The Jaduds live in a house right by the college; they arrived at their new house exactly 3 days before we did, so everything is slowly being unpacked, and (as previously mentioned) internet is nonexistent. But we've seen the local market (amazing tomatoes) and gotten stuffed at the Indian buffet and acquired more amusing phrases, like transitionfish and the gerbil of boldness.

Transitionfish was originally tilapia, purchased for dinner one night and explained by Matt as a "good transition fish" to expose the (not-particularly-fish-loving) Sebastian to more seafood. #transitionfish would make a good hashtag, I said. We giggled, and began applying the phrase to conversational lulls or topic shifts. "But enough about dinner. How about our learning objectives? #transitionfish."

Gerbil of Boldness: another dinner (Sebastian's birthday -- the Jaduds introduced us both to a tiny whiskey tasting) wherein I asked Matt when he had learned how to Be Bold. A thoughtful look came across his face, and he said, "you know, I'd never thought about this... but my freshman year... one night... I was in my room, and... I was bitten by my roommate's gerbil. And the next morning, THE BITE WAS GONE, AND MAGICALLY--"

Now, Matthew Jr. happens to have a small stuffed gerbil. It is now the Gerbil of Boldness, and to be bitten by it is a transition(fish) experience that we are trying to figure out how to cultivate...

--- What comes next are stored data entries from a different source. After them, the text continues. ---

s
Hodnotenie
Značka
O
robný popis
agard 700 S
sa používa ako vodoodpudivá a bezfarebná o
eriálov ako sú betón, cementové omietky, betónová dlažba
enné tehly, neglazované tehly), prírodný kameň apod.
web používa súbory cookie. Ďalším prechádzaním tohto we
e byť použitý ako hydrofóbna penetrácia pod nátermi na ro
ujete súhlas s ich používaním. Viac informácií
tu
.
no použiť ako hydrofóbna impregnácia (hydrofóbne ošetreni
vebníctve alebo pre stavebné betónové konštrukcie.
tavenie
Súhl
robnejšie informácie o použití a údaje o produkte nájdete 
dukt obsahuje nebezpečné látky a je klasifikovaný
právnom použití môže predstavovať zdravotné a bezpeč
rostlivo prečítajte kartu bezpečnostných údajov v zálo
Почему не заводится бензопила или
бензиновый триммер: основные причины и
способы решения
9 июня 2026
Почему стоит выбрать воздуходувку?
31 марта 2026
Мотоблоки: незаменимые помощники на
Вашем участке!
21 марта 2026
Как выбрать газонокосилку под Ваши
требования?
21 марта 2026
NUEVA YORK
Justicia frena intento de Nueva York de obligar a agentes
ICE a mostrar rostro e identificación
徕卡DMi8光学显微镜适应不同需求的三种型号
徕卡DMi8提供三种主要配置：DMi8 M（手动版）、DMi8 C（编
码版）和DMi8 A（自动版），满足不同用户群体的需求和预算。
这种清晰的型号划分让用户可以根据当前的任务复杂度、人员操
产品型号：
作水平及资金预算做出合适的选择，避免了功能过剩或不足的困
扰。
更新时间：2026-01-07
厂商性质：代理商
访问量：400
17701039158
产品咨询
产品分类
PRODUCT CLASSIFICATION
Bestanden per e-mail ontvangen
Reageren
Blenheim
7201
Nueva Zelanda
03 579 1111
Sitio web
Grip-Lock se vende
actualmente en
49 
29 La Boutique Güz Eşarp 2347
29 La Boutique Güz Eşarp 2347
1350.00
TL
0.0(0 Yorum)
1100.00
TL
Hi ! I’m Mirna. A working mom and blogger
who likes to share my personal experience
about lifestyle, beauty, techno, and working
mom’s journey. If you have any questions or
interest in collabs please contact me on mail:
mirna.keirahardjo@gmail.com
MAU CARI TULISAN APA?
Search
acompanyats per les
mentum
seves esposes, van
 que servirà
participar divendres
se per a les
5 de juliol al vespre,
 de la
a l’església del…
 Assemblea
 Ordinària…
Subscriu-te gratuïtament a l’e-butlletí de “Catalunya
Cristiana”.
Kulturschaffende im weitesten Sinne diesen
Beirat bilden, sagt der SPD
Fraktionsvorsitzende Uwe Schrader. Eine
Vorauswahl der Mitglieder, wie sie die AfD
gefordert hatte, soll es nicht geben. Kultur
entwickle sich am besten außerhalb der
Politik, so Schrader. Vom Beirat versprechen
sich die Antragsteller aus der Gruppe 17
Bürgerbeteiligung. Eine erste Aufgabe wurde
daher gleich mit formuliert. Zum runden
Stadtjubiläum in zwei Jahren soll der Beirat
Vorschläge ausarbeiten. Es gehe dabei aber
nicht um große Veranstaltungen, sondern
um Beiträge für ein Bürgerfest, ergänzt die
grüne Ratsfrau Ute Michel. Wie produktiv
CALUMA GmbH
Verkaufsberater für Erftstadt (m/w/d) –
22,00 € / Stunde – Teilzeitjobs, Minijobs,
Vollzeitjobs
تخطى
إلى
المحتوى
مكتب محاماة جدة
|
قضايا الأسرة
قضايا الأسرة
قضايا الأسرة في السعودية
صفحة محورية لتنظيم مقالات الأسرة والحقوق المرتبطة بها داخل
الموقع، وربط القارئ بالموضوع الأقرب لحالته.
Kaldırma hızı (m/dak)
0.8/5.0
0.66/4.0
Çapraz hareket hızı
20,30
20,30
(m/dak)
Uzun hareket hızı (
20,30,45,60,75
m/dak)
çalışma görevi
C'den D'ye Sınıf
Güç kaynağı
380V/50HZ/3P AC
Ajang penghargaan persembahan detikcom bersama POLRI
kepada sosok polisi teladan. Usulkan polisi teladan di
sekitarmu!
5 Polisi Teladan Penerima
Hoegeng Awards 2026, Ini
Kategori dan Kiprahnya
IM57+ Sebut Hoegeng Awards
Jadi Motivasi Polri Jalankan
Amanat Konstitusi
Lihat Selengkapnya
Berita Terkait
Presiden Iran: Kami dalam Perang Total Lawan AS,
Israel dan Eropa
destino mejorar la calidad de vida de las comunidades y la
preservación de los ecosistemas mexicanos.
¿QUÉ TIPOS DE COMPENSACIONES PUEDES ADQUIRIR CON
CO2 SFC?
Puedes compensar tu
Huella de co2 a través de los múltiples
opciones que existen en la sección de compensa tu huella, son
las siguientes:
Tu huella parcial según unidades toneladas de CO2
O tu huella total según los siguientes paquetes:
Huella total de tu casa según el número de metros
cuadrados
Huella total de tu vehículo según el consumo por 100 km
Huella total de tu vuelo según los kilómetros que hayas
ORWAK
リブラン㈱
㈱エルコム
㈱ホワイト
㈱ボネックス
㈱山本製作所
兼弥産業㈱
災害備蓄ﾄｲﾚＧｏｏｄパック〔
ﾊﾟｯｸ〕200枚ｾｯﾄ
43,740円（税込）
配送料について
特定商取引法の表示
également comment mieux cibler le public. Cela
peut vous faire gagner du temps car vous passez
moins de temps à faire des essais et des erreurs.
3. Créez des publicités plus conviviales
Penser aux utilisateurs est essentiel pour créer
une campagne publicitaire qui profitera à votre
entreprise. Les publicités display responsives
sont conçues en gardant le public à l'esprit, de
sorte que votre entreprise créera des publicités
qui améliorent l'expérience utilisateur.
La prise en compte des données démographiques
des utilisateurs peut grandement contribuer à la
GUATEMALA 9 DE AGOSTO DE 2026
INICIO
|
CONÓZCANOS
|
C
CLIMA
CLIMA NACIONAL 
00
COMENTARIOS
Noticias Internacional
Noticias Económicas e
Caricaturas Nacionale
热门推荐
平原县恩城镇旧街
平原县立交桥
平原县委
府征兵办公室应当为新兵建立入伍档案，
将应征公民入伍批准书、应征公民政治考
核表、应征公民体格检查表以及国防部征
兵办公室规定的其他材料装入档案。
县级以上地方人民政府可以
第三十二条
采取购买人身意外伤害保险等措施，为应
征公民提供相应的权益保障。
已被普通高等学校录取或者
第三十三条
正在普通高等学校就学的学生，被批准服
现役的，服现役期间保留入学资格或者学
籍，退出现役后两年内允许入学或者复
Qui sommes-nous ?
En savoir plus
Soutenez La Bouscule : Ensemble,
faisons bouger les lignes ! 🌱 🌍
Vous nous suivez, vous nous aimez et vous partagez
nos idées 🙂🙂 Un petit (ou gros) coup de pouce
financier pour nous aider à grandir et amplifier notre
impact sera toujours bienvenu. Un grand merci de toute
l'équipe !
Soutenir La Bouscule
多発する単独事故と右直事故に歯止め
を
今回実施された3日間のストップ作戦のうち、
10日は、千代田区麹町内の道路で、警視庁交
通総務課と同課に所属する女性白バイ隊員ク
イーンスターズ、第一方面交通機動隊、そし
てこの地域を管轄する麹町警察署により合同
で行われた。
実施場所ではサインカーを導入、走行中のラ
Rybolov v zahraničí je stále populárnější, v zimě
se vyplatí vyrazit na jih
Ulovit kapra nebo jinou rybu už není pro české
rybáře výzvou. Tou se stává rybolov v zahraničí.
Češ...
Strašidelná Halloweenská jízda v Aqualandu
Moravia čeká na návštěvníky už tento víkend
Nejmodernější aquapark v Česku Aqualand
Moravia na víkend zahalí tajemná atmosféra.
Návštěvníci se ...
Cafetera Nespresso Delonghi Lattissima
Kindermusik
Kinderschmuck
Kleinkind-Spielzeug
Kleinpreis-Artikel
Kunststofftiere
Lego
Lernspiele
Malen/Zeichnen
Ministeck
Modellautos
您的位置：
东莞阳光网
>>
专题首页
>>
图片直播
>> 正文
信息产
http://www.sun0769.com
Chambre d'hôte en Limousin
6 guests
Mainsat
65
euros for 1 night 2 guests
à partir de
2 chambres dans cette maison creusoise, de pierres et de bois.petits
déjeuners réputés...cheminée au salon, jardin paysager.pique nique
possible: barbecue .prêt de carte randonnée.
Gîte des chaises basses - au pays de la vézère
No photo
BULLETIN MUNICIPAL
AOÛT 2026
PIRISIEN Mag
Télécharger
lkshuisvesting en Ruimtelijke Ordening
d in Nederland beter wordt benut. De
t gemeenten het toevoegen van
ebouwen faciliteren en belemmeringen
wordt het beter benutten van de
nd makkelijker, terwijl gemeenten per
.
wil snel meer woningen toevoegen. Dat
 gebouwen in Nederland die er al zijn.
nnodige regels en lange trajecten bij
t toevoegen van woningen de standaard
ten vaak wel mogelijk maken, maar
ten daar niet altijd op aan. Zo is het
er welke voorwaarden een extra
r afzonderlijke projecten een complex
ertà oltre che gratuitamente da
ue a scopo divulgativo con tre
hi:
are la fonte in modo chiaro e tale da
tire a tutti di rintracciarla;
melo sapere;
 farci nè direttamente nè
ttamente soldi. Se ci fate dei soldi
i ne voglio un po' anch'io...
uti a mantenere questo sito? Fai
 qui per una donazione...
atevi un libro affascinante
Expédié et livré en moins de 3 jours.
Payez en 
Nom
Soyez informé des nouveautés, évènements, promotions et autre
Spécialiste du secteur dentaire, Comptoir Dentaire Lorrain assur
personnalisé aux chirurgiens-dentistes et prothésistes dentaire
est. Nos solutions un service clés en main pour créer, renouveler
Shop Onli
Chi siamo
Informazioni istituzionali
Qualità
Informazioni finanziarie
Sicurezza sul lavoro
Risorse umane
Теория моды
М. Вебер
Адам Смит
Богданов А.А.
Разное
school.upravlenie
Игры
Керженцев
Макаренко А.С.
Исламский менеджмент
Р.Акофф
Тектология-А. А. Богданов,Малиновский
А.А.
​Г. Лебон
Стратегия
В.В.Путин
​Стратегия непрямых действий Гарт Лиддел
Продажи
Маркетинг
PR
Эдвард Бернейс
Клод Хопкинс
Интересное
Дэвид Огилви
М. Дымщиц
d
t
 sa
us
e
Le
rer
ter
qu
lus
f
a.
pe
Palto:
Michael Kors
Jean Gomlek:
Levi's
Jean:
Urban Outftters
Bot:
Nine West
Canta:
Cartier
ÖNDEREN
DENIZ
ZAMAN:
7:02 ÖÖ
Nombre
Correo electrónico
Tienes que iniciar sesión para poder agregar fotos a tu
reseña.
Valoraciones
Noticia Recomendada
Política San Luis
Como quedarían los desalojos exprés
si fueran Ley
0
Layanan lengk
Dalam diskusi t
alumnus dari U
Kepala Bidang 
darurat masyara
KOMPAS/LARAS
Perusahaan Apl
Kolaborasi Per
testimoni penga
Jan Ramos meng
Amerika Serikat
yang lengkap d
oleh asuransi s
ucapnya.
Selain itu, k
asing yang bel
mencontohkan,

Curriculum development is going well. We have a first draft of enduring understandings: How to play with electricity and not die, to believe your experience and build it incrementally, and translate between written, visual, and physical representations of circuitry. The post has more detail on each, along with a first draft of personas, but I'm writing hastily and sloppily and scattered-like here because I do not actually want to talk about work now, just note it in passing, and remember more important things. Such as:

  • How wonderful hugs are.
  • How much I admire Matt being home for lunch and dinner every day -- and sharing in the cooking and the dishwashing, too. How many books Matthew Jr. has that are forgotten relics of my childhood; Corduroy, Chicka-Chicka-Boom-Boom, anything by Dr. Seuss or Eric Carle or Tomie dePaola. The feeling of being around the dinner table with everyone -- Matt and Carrie and Matthew, Sebastian and me -- and slicing bread and passing jam and roasted vegetables from the grill, on a warm summer night.
  • That you can get three iced coffees at Berea Tea & Coffee for the price of one at Starbucks.
  • That Jan's house is full of handcrafted mugs and furniture and wall-hangings from when she and her husband Bob have travelled, and how their laundry line stretches stories above the little farm below, which used to have horses before Jan became chair.
  • That fireflies (and squirrels) aren't apparently that prevalent in Germany (or at least the part of it that Sebastian's from). Yay, discovering new things!
  • On my part: the sound of wind rustling through the tree leaves, which I can now hear, and which is a constant whispering. That elevators beep when they arrive, and when they pass each floor.
  • That red wine vinegar can be used to make a cold soba dipping sauce, that Thai-style peanut chicken tastes excellent scrambled into eggs a few mornings later, that butter does not quite fit in the butter cow, and on how much small discussions can teach you about life and people, slowly, over time.

That's all for now. I need to write; I want to read. The life is slower here, and that is good.